City of New York v. Skyway-Dyckman, Inc.

Steuer, J.

This is a summary proceeding to evict a tenant for breach of a material covenant in the lease. The landlord, City of New York, in 1958, leased certain unimproved land located at Tenth Avenue and 201st Street and fronting on Sherman Creek, together with the use of the waters in the vicinity of the leased premises. The tenant was obligated to build a gas station and parking area, and a marina including a pier and mooring facilities. The lease provided that the ‘ ‘ Lessee shall dredge, as required, for the construction of the pier and for the operation of this marina.”

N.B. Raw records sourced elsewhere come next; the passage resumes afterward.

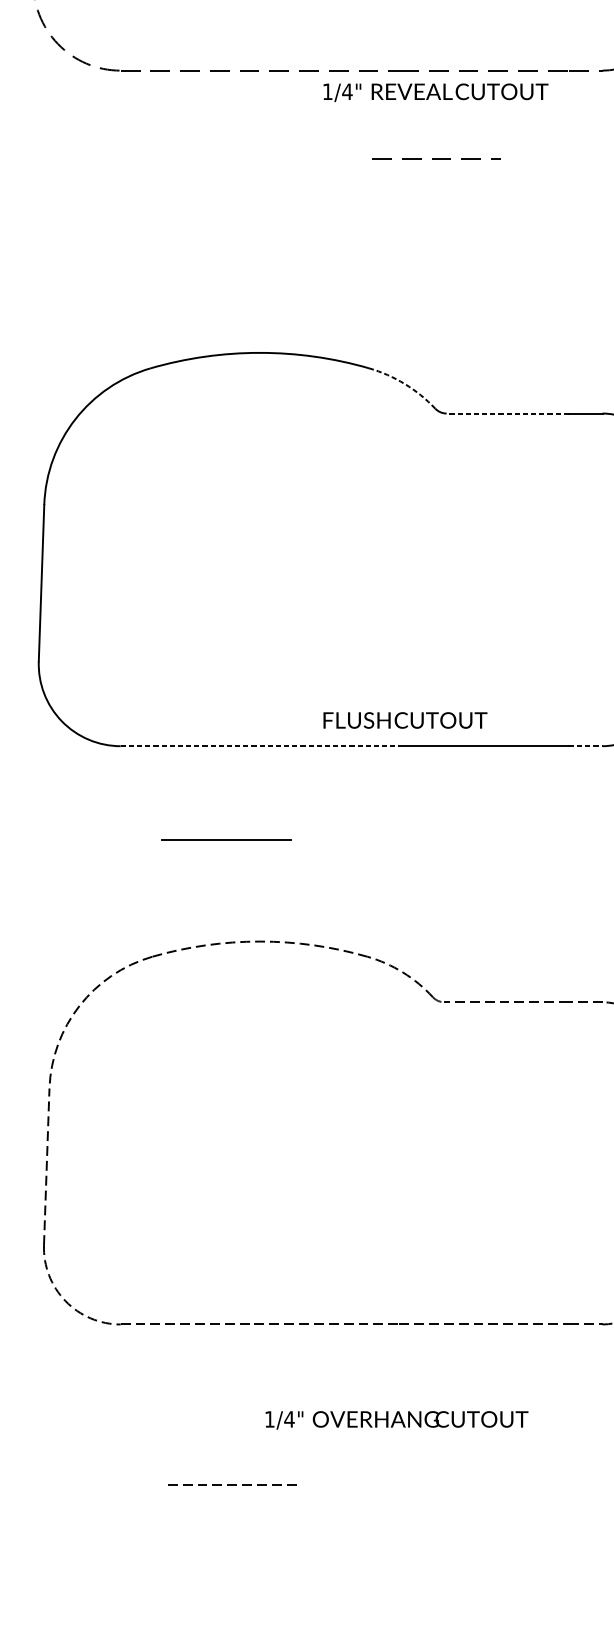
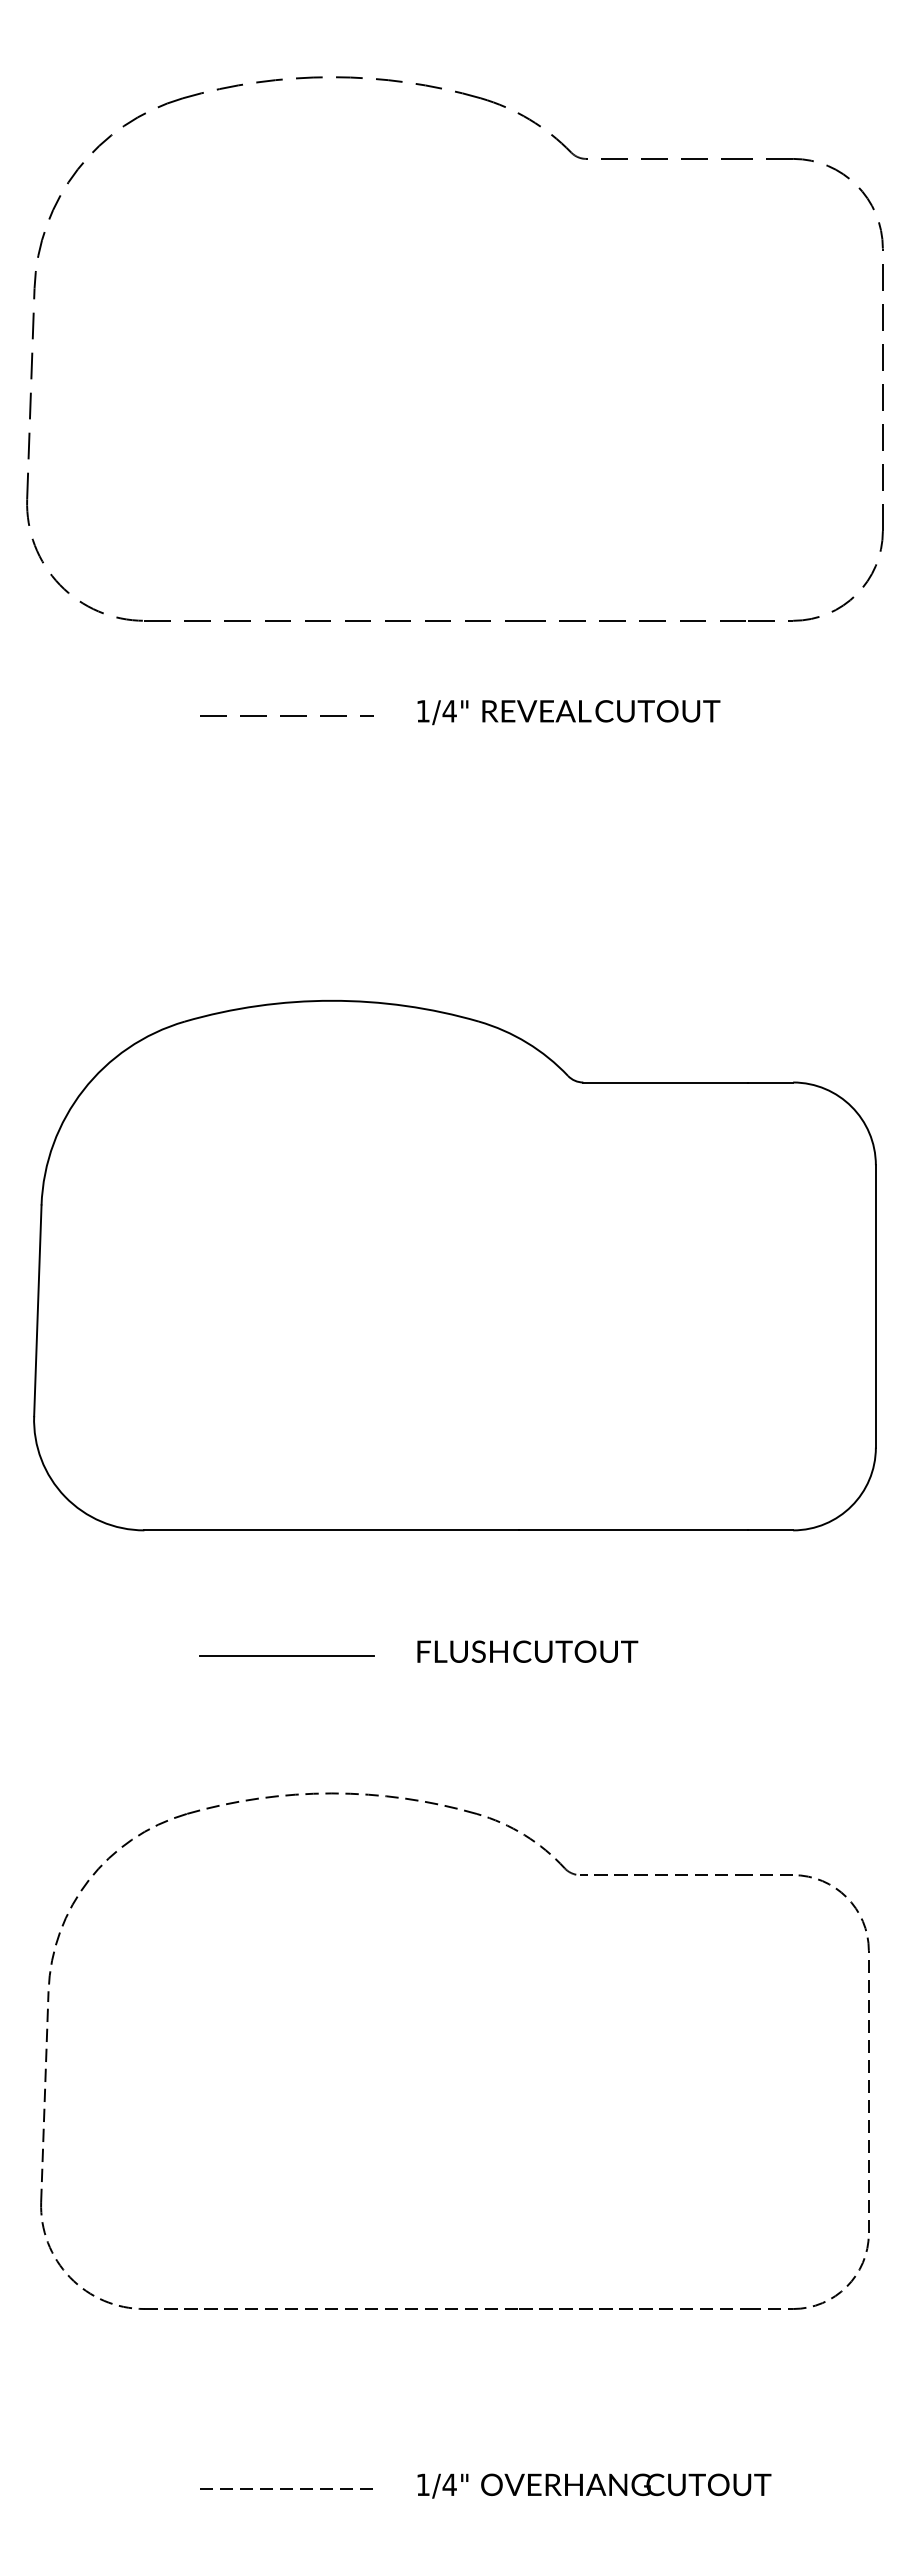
text: (435, 92) -> (568, 712), moved
line: (436, 158) -> (286, 715), moved
arc: (405, 383) -> (527, 1042), dashed -> solid
line: (507, 413) -> (665, 1082), dashed -> solid
text: (405, 720) -> (527, 1651), moved
line: (260, 746) -> (332, 1530), dashed -> solid
line: (585, 746) -> (770, 1530), dashed -> solid
text: (397, 1419) -> (594, 2485), moved
line: (232, 1484) -> (286, 2488), moved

The pier was built, but no dredging was done. The proof shows that at all times except at high tide the surface of the land beneath the waters in the vicinity of the pier is visible and boats cannot approach the pier and tie up at it. Consequently, except during high tide the pier is not available to boats and no marina exists. On these facts the landlord contends that there has been a material breach of the lease. *508The tenant’s first contention is that the lease is ambiguous and should be construed against the landlord who drew it. The law is as contended (Evelyn Bldg. Corp. v. City of New York, 257 N. Y. 501) but we find no ambiguity. The lease contains an amplification of the clause quoted above which reads: ‘ ‘ Lessee at its own cost and expense shall do such dredging from time to time during the term hereby created as shall be necessary in order to maintain a depth of water adjacent to the demised premises sufficient to operate the marina.”

Tenant respondent’s second contention, which was adopted by the trial court, was that there had been substantial compliance with the terms of the lease. This is based on the fact that the lease provides for certain minimum expenditures in the preparation of the site and erection of structures, and the tenant spent more than these sums. Also it is claimed that dredging is only one of many operations called for and the others were all performed in accordance with the lease.-

The doctrine of substantial performance has principal application in building contracts (Niemam-Irving & Co. v. Lazenby, 263 N. Y. 91, 94). It is that where there is not complete performance there can be recovery where the omission or defect is trivial and can be adjusted by making an allowance against the contract price (Jacob & Youngs v. Kent, 230 N. Y. 239). But the doctrine has no application where there has been no performance at all in regard to a material portion of the contract (6 Williston, Contracts, [3d ed.], § 842, p. 165).

As regards a lease, the situation is somewhat different. There the questions are whether there has been a breach of a covenant and, if so, whether the covenant is material. As to whether there was in fact a breach, if the covenant concerns repairs or construction a rule similar to the rule in building cases has been applied (Ogden v. Hamer, 268 App. Div. 751). But here, applying the rule would be no help to the tenant. The covenant was not performed at all. The performance of the other covenants is irrelevant on any issue of substantial performance.

The materiality of the covenant has not been questioned. Under the circumstances it would appear that there is no substantial issue on this point. This is not the usual situation where a landowner leases for profit and the covenants are designed to insure collection of the rent and preservation of the property. Here the main purpose of the city was not to utilize the land for its gain but rather to make available certain specified services to the public. Rather than provide the services itself, the city elected to do it through the medium of renting the land to one who was required by the lease to provide them. *509The covenants of the lease are designed to this end. Among the services was the providing of certain facilities to people using small 'boats. Failure to comply with the covenant in question resulted in a failure to have these services available. Obviously it affected • one of the purposes of the lease and, hence, was indubitably material.

Lastly, no question of waiver was at any time raised in the case. So the lapse of time, both from the time when the dredging should have been done and the initiation of proceedings and the protraction of the latter, is not considered.

The determination of the Civil Court (then Municipal Court) and the Appellate Term should be reversed and the petition granted without costs.

Botein, P. J., Breitel, Eager and Staley, JJ., concur.

Determination of the Appellate Term and final order of the Municipal Court unanimously reversed on the law and on the facts, and the petition granted, without costs and without disbursements.